A person undergoing VAC therapy wears the device for close to 24 hours per day while they’re healing. The optimal level of negative pressure seems to be about 125 mm Hg for a duration of 5 minutes on and 2 minutes off.
Here a wound vacuum is attached to a wound that goes down to the muscular layer. The foam and negative pressure promote wound healing.
Does using a wound VAC cause pain?
When VAC therapy starts, you may feel stretching and pulling around your wound. VAC therapy shouldn’t hurt, and if it does it can indicate a complication.
Many people experience discomfort when VAC bandages are changed. In some cases, a medical professional might administer pain medication 30 to 60 minutes before changing the bandages.
Wound VAC benefits
Wound VAC has the potential to be a cost-effective treatment option to help treat various types of wounds. Potential benefits include:
- decreased swelling and inflammation
- decreased risk of bacterial infection
- increased blood flow to the wound
- decreased overall discomfort
- less changing of wound dressings compared with other treatments
- gentle pulling together of the wound’s edges
Potential wound VAC therapy complications
VAC therapy is generally safe, but complications can occur. One study presented two cases of people who developed sepsis and hemorrhage after having VAC therapy for burns.
Other potential complications include bleeding, bacterial infections, and a lack of wound healing, which can lead to more invasive treatment methods.
Some people undergoing VAC therapy may develop an enteric fistula, a condition in which the skin and intestinal tract become abnormally connected.
Another possible complication is macerated skin, which is the softening and breaking of skin around the wound due to moisture.
How much does it cost?
One retrospective analysis looked at the treatment costs of VAC at the University of Chicago Medical Center between 1999 and 2014. The researchers estimated that the average price of VAC therapy was $111.18 per day.
Most insurance policies, as well as Medicare, cover at least part of the cost of VAC therapy.
Where is wound VAC therapy performed?
VAC therapy can be performed in a doctor’s office or in a medical facility.
You may also be able to have VAC therapy at home depending on the size and location of a wound.
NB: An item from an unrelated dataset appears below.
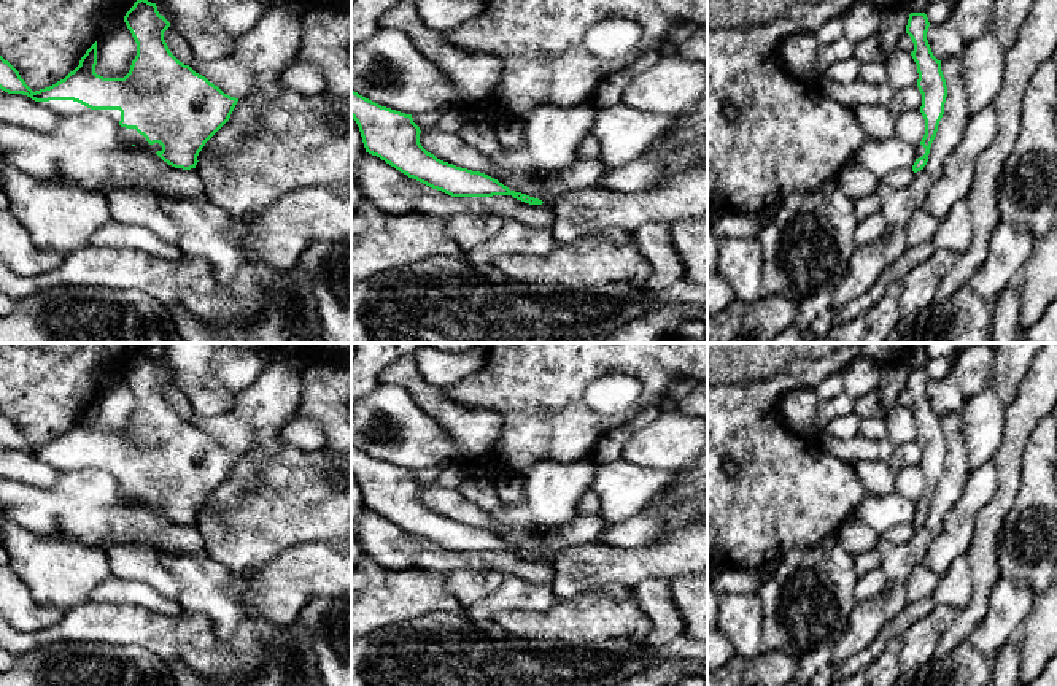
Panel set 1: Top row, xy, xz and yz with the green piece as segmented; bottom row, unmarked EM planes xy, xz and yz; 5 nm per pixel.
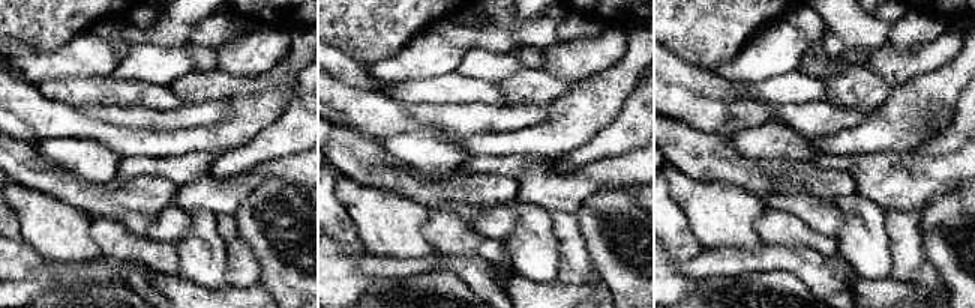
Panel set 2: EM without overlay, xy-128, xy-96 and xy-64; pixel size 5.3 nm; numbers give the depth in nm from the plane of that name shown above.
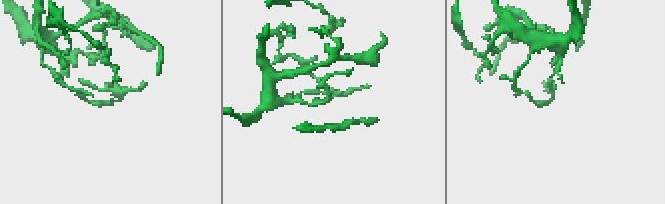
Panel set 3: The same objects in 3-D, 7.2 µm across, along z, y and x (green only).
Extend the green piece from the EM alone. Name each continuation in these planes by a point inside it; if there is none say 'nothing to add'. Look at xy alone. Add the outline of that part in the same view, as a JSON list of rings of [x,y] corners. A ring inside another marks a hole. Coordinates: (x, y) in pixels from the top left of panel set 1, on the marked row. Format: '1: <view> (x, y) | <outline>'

Your surgeon will determine if it’s suitable for you to continue VAC therapy at home.
Wound VAC therapy duration
The length of time the procedure takes varies widely on the size and location of your wound. Your doctor should be able to give you an estimate for how long you’ll undergo VAC therapy based on your wound.
Living with a wound VAC
Living with a wound VAC can cause challenges to your daily life, but understanding what you can and can’t do while undergoing treatment can make treatment easier.
Can you shower with a wound VAC?
It’s possible to shower with a wound VAC by disconnecting the VAC system. (Note that you shouldn’t leave your VAC system unplugged for more than 2 hours per day.)
It’s not a good idea to take a bath with a wound VAC, however, because sitting in water can expose your wound to bacterial infections.
Wound VAC dressing change frequency
VAC bandages should be changed two to three times a week. If your wound gets infected, the bandages may need to change more often.
Who changes the VAC dressing?
Usually, a healthcare provider will change your bandages. In some cases, a family member or a caregiver can be trained to change your dressing.
When to discontinue wound VAC use
In rare cases, VAC can lead to bleeding, bacterial infections, or other serious complications.
If you have any of the following symptoms, call your doctor immediately.
- fever higher than 102°F (39°C )
- bleeding around the wound
- rash around your wound
- nausea or vomiting
- sore throat
VAC therapy uses pressure to help close wounds and increase healing. It can be used for a variety of wounds, such as those caused by burns, cesarean deliveries, and traumatic injuries.
You generally don’t need to prepare in advance for VAC.
If you’re undergoing VAC therapy, ask your doctor any specific questions you may have about your wound healing.